Typical covenants include:
- The club must remain private.
- Restrictions are placed on certain real estate development activities that may harm the club environment.
- No assessments can be imposed on the members.
- Restrictions on dues increases and other charges.
- Preservation of key amenities and traditions at the club.
Once the committee is satisfied that a reasonable package has been developed, the club operator may be invited to make a full presentation to the Board of Governors.
Step 3: Vetting the Operator
Either before or after a detailed proposal is developed and presented to the Board, a committee or group of Board members typically vets the qualifications and references of the proposed club operator. It is a good idea to speak with Board members of the operator’s other similar clubs:
- How has the performance matched up with the operator’s promises? • What capital improvements were expected and made?
- How do members view the service and quality delivered by the club operator? • Is the financial situation of the club improved since the transition?
- Is the club healthy and growing its membership?
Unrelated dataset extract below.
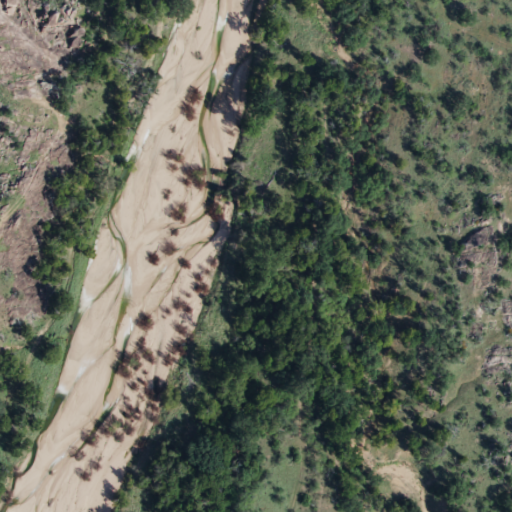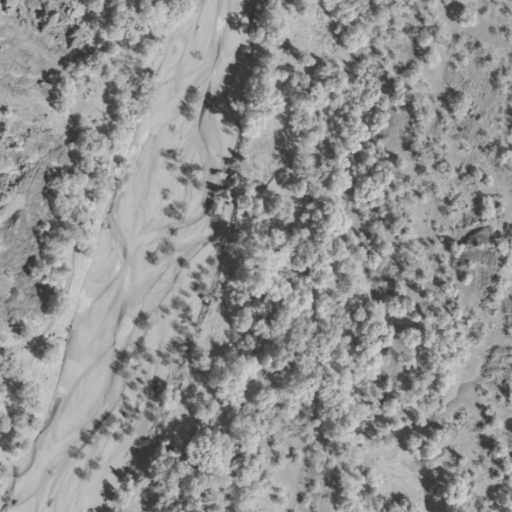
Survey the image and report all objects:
river: (124, 256)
Some boards like to visit some of the operator’s other clubs, to see first-hand the quality of staff, the golf course conditions and the overall member experience. Much can be learned on-site, by talking to club members and observing the operator’s approach to club management.
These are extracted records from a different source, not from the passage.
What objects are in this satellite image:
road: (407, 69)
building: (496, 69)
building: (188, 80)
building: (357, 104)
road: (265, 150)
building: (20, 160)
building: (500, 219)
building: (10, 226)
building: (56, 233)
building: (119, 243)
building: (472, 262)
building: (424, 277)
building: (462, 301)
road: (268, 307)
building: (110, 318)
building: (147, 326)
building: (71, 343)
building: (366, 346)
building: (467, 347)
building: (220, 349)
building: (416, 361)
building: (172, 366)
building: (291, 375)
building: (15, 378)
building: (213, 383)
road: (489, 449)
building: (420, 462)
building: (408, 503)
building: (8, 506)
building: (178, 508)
Step 4: Negotiating the Agreement
The next step is to draft the necessary agreements to effectuate the transition to a non-equity club owned and operated by the club management firm. This is simpler than most imagine.
The club’s bylaws and membership agreement / application will require minor adjustments, primarily to reflect the fact that member voting will no longer be required for all operating decisions at the club – although the Advisory Board will serve the same “voice of the membership” function going forward. The operator’s counsel will also provide a purchase and sale agreement for the real estate, liquor license and other operating permits, equipment and other assets of the club.
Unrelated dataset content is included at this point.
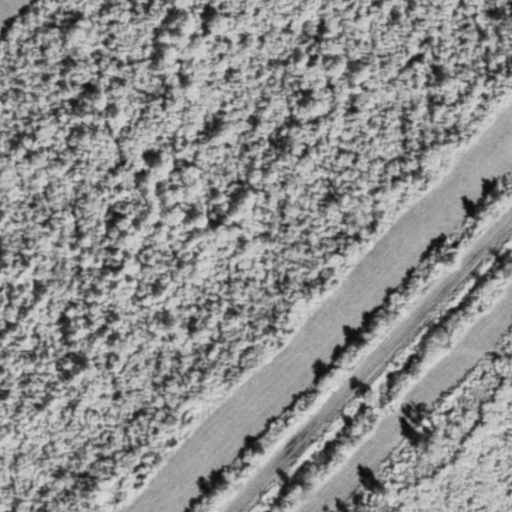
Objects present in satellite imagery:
road: (370, 362)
The covenants are perhaps the most important part of these documents, for the membership may be comfortable transferring the real estate and other financial burdens of the club to the operator, but of vital importance to all members will be the preservation of the club culture, the club’s traditions, the integrity of the property and amenities, each member’s monthly and annual costs, and other unique factors at every club.
The Board must ensure that the transfer documents are more than a mere real estate transaction, and preserve all the critical elements of what the club truly means to the membership.
Step 5: Gaining Consent from Board and Membership
Once counsel for the club and the operator have developed a set of mutually agreed documents, the Board typically will vote to approve the proposed transaction – and will execute the documents, subject to ratification by the members.
Club bylaws typically require a 51% or 67% vote of the members (with varying definitions of a quorum) to approve a major transaction such as a sale of the club or transition to non-equity status. The Board will notice a special meeting to consider the proposed transaction, and make available a summary for all members to review and consider. At the special meeting, the Board will present the rationale for the transaction and the Board’s evaluation of its alternatives. The club operator will be invited to make a brief presentation of its qualifications and the terms of the non-equity transition – typically focused on the covenants to protect the membership and the planned capital improvements to be undertaken. Members will have many questions, and a Q&A session is useful to air these discussions. The membership vote to ratify the transaction is usually held at the special meeting or within the week following, depending on the bylaws.
The agreements already executed by the Board automatically become effective with the member ratification vote, and the club operator takes operating responsibility immediately – and the most urgent capital projects can also begin right away.